These Mediterranean Savoury Muffins are a deliciously cheesy and flavorful snack or light meal option. Packed with cheddar, feta, sun-dried tomatoes, olives, roasted peppers, and green onions, these muffins offer a delightful blend of Mediterranean ingredients in a soft, golden crust.
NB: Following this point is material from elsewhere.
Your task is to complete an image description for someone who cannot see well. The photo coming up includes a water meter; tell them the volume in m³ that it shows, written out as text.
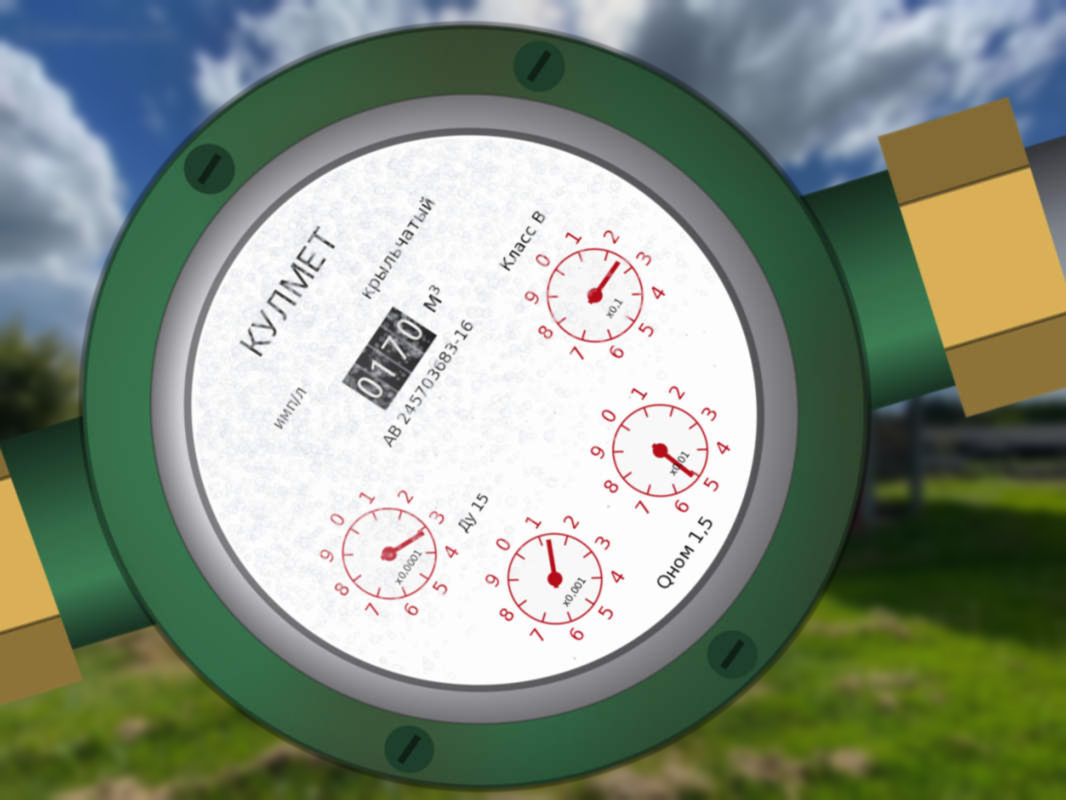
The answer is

Perfect for breakfast, brunch, or an on-the-go treat, they bake up moist and tender with a crispy top and a rich, savory taste.


Ingredients

Scale

For Greasing

  • Butter or oil spray, for greasing

Cheeses and Vegetables

  • 2 cups (200g) cheddar cheese, shredded (or other cheese)
  • 75g (2.5oz) feta, crumbled
  • 1/2 cup green olives, sliced
  • 1/2 cup sun-dried tomatoes, strips
  • 1/2 cup roasted peppers (capsicum), drained and chopped
  • 1/2 cup green onions, sliced

Dry Ingredients

  • 2 cups (300g) plain / all-purpose flour
  • 1 1/2 tsp baking powder
  • 1/2 tsp baking soda (or substitute with 1 1/2 tsp baking powder if not using baking soda)
  • 1/2 tsp salt

Wet Ingredients

  • 1 large egg (about 60g / 2 oz)
  • 1 cup (250ml) milk (full or low fat)
  • 1/4 cup (60g) sour cream or plain yoghurt
  • 1/4 cup (60ml) vegetable oil or any plain flavored oil
  • 1 garlic clove, minced


Instructions

  1. Preheat the oven: Set your oven to 180°C (350°F) or 160°C (320°F) fan-forced to ensure even baking temperature.
  2. Prepare the muffin tin: Generously brush a 12-hole standard muffin tin with butter or oil spray to prevent sticking.
  3. Mix dry ingredients: In a large bowl, whisk together the flour, baking powder, baking soda, and salt until evenly combined.
  4. Mix wet ingredients: In a separate bowl, whisk the egg, milk, sour cream (or yogurt), vegetable oil, and minced garlic until smooth.
  5. Combine wet and dry ingredients: Pour the wet mixture into the dry ingredient bowl. Stir gently about 8 times to combine; do not overmix to maintain a light texture.
  6. Add cheeses and vegetables: Fold in the shredded cheddar, crumbled feta, sun-dried tomatoes, roasted peppers, green olives, and green onions. Mix just 5 to 7 large stirs to incorporate without overworking the batter.
  7. Portion the batter: Using an ice cream scooper or spoon, divide the thick batter evenly into the prepared muffin tin, slightly mounding the batter in each hole.
  8. Bake: Place the muffin tin in the preheated oven and bake for approximately 25 minutes, or until the muffins turn golden brown, crusty on top, and spring back when lightly touched in the center.
  9. Cool and serve: Let the muffins cool in the tin for 10 minutes, then transfer them to a wire rack. Serve warm for the best flavor and texture experience.

Notes

  • Use plain or all-purpose flour for best results; whole wheat can be substituted but will alter texture.
  • The baking soda can be substituted with baking powder, but adjust quantity as noted.
  • Sour cream can be replaced with plain yoghurt if preferred, providing a slight tang.
  • Be careful not to overmix the batter after adding the wet ingredients and the mix-ins to keep muffins soft and tender.
  • For a gluten-free version, substitute flour with a gluten-free blend and check baking times as needed.
  • These muffins are best served warm but can be reheated gently.